28 Feb 2023

What happens to my shares if I go bankrupt?


4 min

We can do it the easy way or the hard way…

This article discusses what happened when our attempts to realise value for a bankrupt’s shareholding in a private company were resisted.

Upon bankruptcy, a bankrupt (debtor) gains protection from being pursued by creditors chasing their outstanding debts (except for certain debts not covered by bankruptcy). The trade-off is the debtors property vests in a bankruptcy trustee (sections 58 and 116 of the Bankruptcy Act 1966) and is available for division amongst their creditors.

Property includes anything of value belonging to the debtor at the date of bankruptcy (subject to limited exceptions), together with items obtained by or which are given to the debtor before discharge from bankruptcy. Such property includes shares, including shareholdings in private companies.
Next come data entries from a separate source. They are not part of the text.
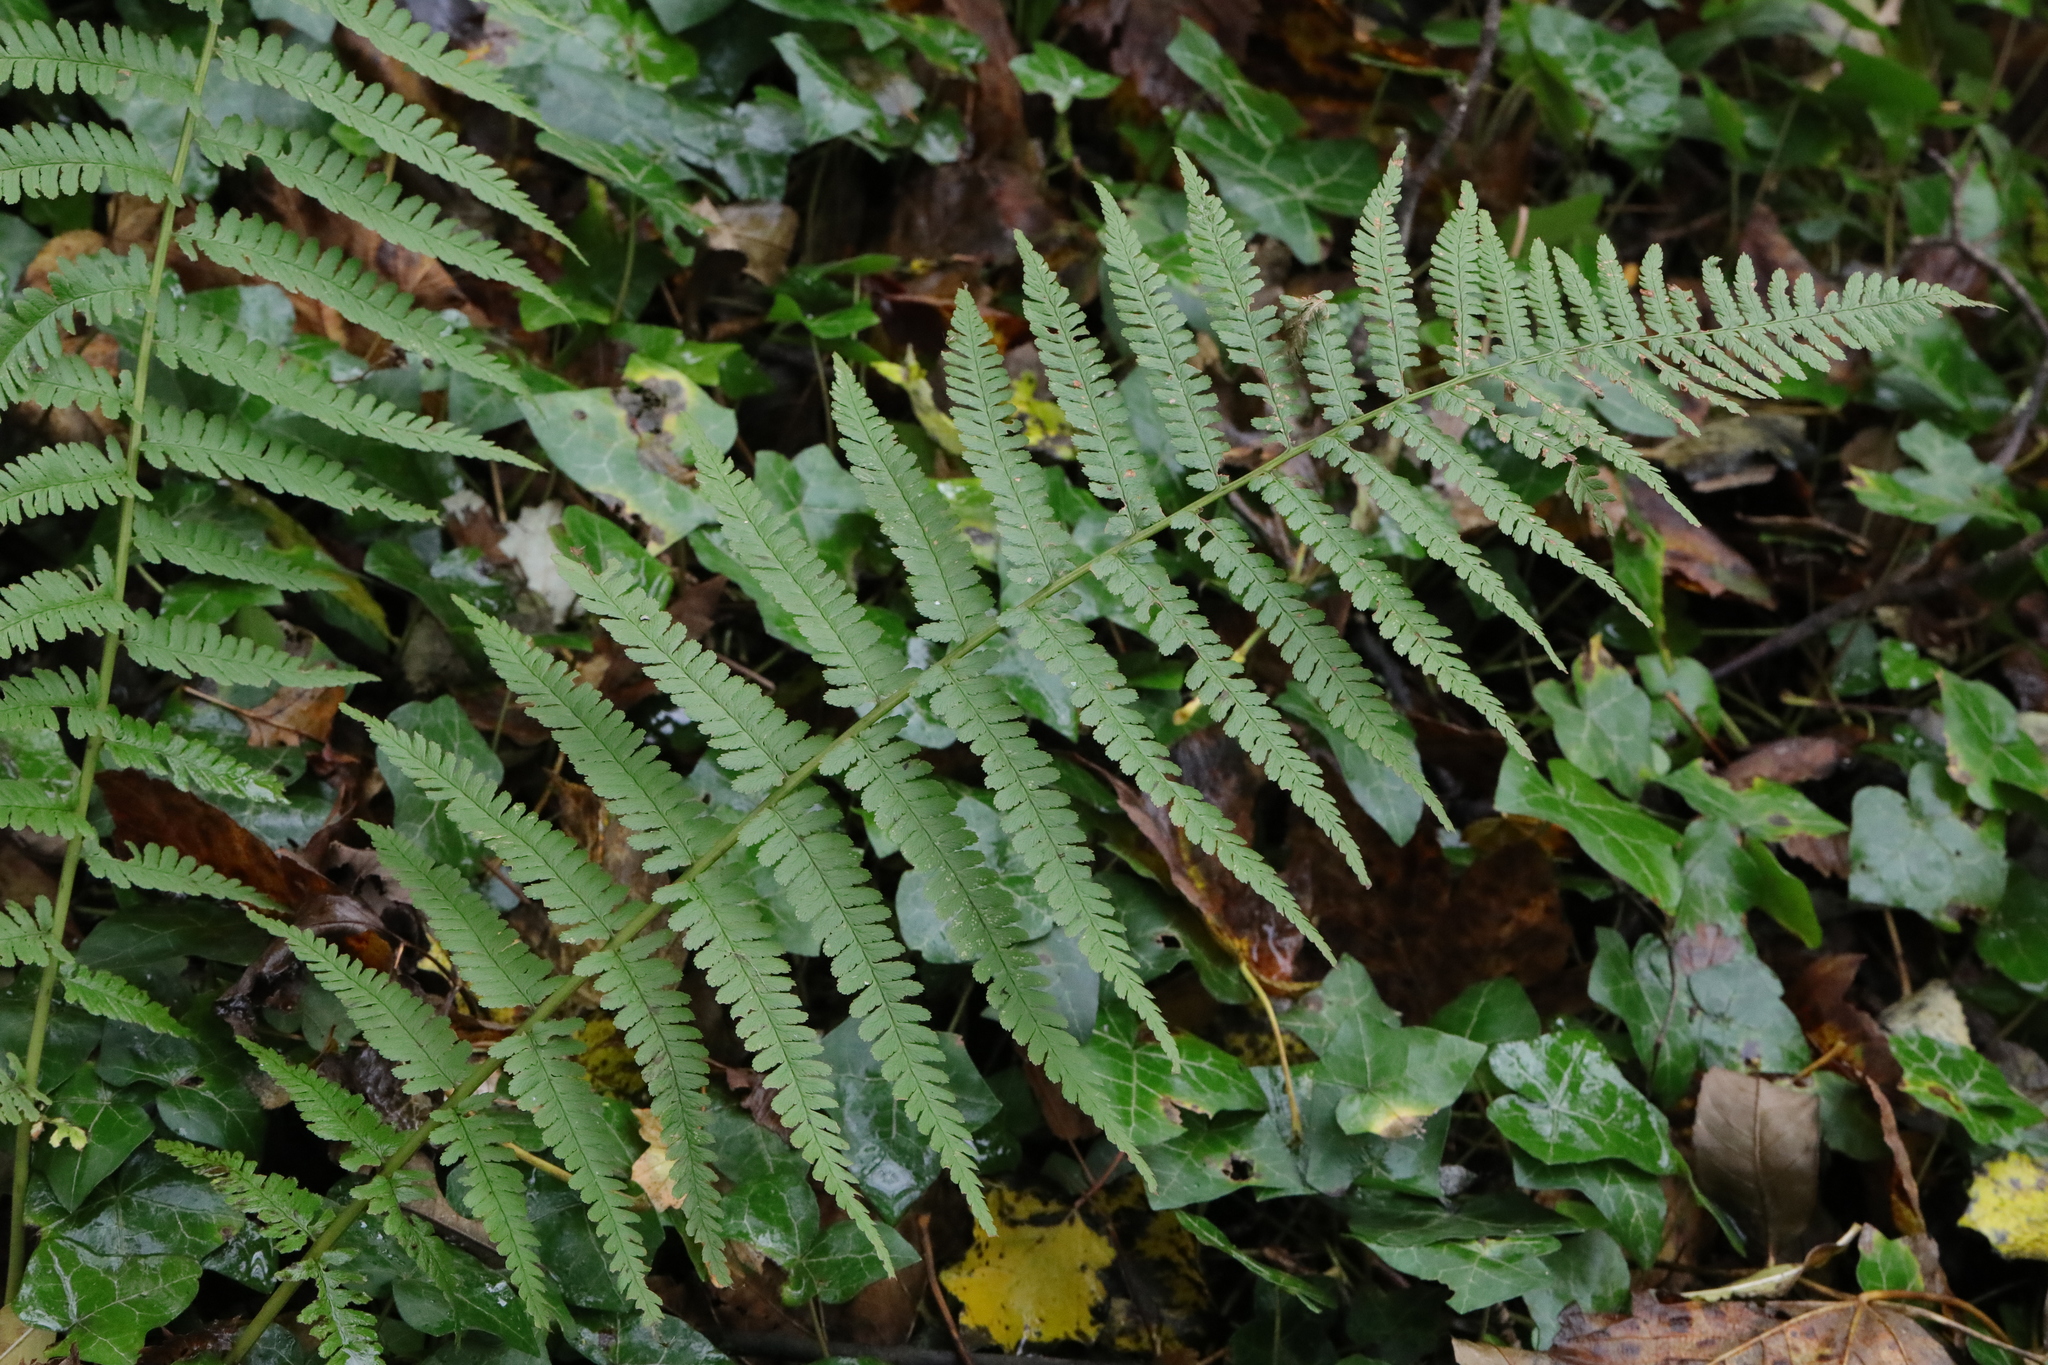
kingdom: Plantae
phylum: Tracheophyta
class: Polypodiopsida
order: Polypodiales
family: Dryopteridaceae
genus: Dryopteris
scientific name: Dryopteris filix-mas
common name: Male fern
Section 1072C of the Corporations Act 2001 sets out that the bankruptcy trustee is entitled to the same rights and benefits that a bankrupt would be entitled to if they were not a bankrupt, including: 

(a)   the same dividends; and

(b)   the same rights, for example, but without limitation, rights in relation to:

(i)            meetings of the company; or

(ii)           documents, including notices of such meetings; or

(iii)          voting; or

(iv)          inspection of the company's records

Under the Bankruptcy Act, the bankruptcy trustee also has the right to request books and records of the company (including financial statements) to assess the company’s net asset position to determine the value of the shareholdings. 

In a recent bankruptcy handled by the Worrells Melbourne office, the debtor disclosed a significant shareholding in a privately-owned company that had substantial value (and many times more than needed to annul the bankrupt estate). As the shares now vested in the bankruptcy trustees, we took steps to realise the shares for the benefit of creditors. 

As there is no open market to trade shares in privately-owned companies, our starting point was enquiring with the existing non-bankrupt shareholders to ascertain whether they were interested in acquiring the debtor’s shareholding. We didn’t receive any interest. 

During the intervening period, the company was not complying with our requests for information, to enable us to ascertain its net asset position. We also became aware it was issuing substantial quantities of new shares (contrary to the requirements of the company’s constitution), which materially diluted the debtors’ shareholding in the company. 

Given these developments, the bankruptcy trustees considered the company affairs were being managed in a way that was unfairly prejudicial and/or detrimental to the bankrupt estate’s interests as a shareholder, in contravention of section 232 of the Corporations Act. We filed legal proceedings to seek orders that the company purchase from the bankruptcy trustees the debtor’s shares for fair value (section 233(1)(e)), or alternatively an order that the company be wound up (section 233(1)(a)). 

The court ultimately agreed with us as the bankruptcy trustees and declared the company’s affairs had been conducted: 

  • Contrary to the interests of its members, and

  • Oppressively, unfairly prejudicial, or unfairly discriminatory against the bankrupt estate

This was a significant victory for the bankrupt estate’s creditors. For the time being, the company has managed to stave off an order for its winding up pending payment of sufficient funds to annul the bankrupt estate. 

The outcome in this case was ultimately achieved only through intervention of the court, adding significantly to cost and unnecessary delays. The takeaway is don’t put your head in the sand when dealing with a bankruptcy trustee. Given their duty is to realise assets to repay money owed to creditors it is far better to be proactive and negotiate in good faith to achieve a commercial outcome that all parties can live with.